Руслан сфокусировал взгляд, пытаясь разглядеть, кто с ним говорит — женоподобный мужчина или мужеподобная женщина, но так и не понял. Некий близорукий ангел в белом. На фоне черного квадрата окна.
Ангел распрямился, обнаружив мощные женственные формы, заслонившие белизной черноту. Руслан повернул голову. Справа от него лохматым лешим сидел Козлов. Из его набухшей руки к онемевшему изгибу локтя Руслана тянулась прозрачная вена, наполненная кровью. В висках Руслана стучала тяжелая кровь Козлова.
Близорукая старая женщина с редкими черными усиками по краям губ нагнулась и вырвала вену из руки Козлова.
— Не рано? — спросил он.
— Хватит. Всю отдашь, а тебе где донора найду? Часик отдохните и вперед — дальше стекла вставлять. — Женщина открыла дверь и, боком протиснувшись в узкий для нее проем, навсегда исчезла из жизни Руслана.
— Курить хочется, — зевая, сказал Козлов. — У тебя с собой сигареты?
— Ты ни о чем не хочешь меня спросить?
Стеклорез ровно хрустел, оставляя прямую борозду вдоль рейки, и лишь на конце стекла противно взвизгнул.
— Спросить? — удивился Козлов.
— Ну, как я стекло разбил.
Козлов поморщился. Он не любил мужиков, которые раскрывают душу.
— Разбил и разбил, велика беда. Вставим, — сказал он, аккуратно выравнивая белую царапину с краем стола и упреждая возможные откровения, постукивая стеклорезом по бороздке, и добавил: — Был у меня друг. Однофамилец, кстати. Так у него такие правила были: никогда не подставляй другого; никогда никого не грузи своими проблемами; никогда ни с кем не делись планами. Планы хороши, только когда выполнены. Никогда ни с кем не делись горем. Нет силы терпеть — ступай куда-нибудь в глушь и повой на луну. Никогда ни с кем не делись радостью. Радость нельзя из себя выплескивать. Ее надо медленно растворять в себе — в крови, в костях, в мясе. Запасать на черный день. Короче, если ты мужик, никогда не будь бабой. А когда тебе плохо, сделай назло себе кому-нибудь что-нибудь хорошее. — При этих словах стекло треснуло по царапине, намеченной стеклорезом, и лишь с краю остался небольшой выступ. Нахмурившись, он сосредоточенно принялся обламывать его. Стекло взрывалось пылью, приятно хрустело, и мелкие осколки шуршали, осыпаясь на газету.

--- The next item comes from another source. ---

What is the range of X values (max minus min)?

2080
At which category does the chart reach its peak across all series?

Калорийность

— Понятно, — сказал Руслан, поглаживая забинтованное запястье. — Только зря ты со мной кровью поделился. Напрасная жертва.

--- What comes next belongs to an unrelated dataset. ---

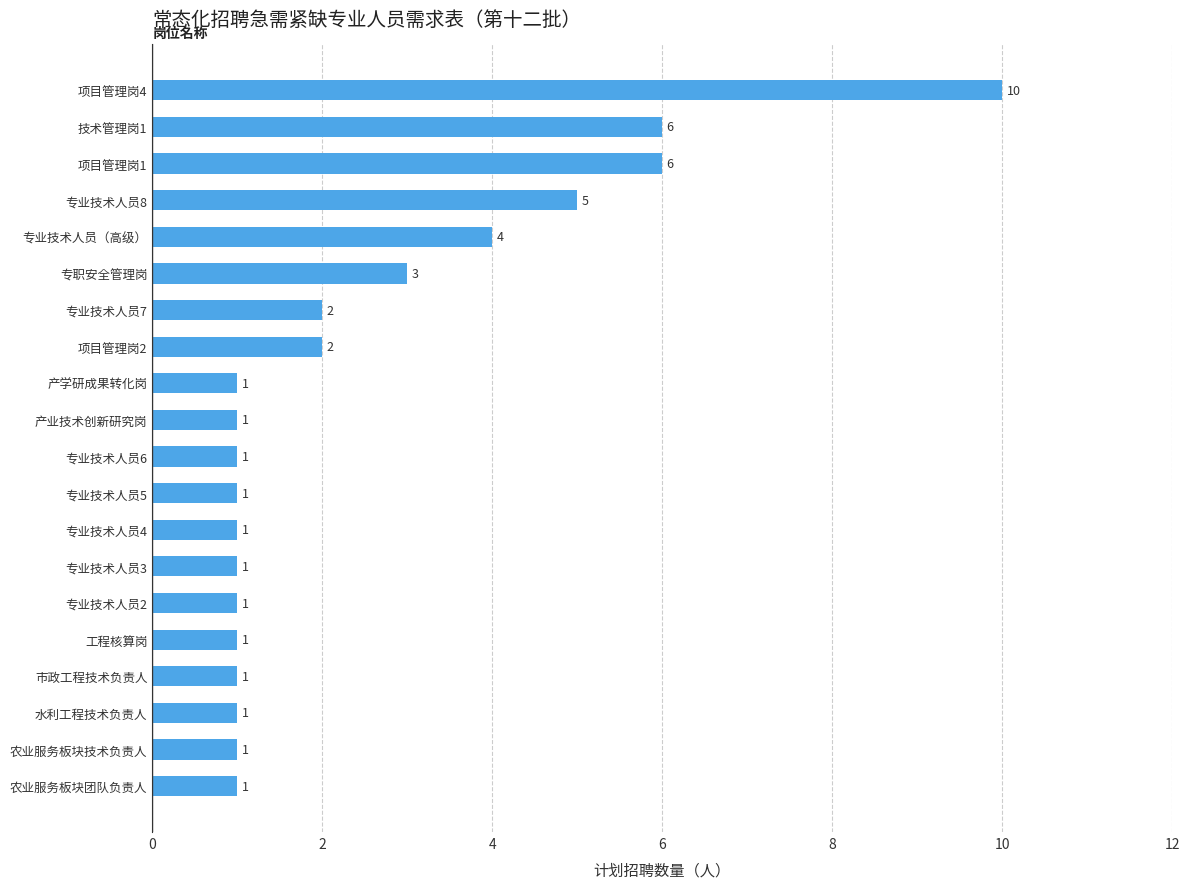

What is the difference between the maximum and minimum values?

9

Мрачно посмотрел Козлов через плечо и ничего не ответил.
— Я тебе про Машку не рассказывал? — Руслан посмотрел на подоконник, куда поставил портрет Светы. Его там не было. Он подошел к книжной полке. Снял словарь. Фотография лежала между его страницами. Девочка по-прежнему улыбалась. Краешек рамки был запачкан красным пятном. Руслан захлопнул книгу и поставил на место. Отчаянье захлестнуло его с новой силой. — В нашем классе все кололись. Кроме меня и Машки. А потом и я. Она мне говорит — брось, дурак. Не могу. Как «не могу»? Ты человек или существо с глазами?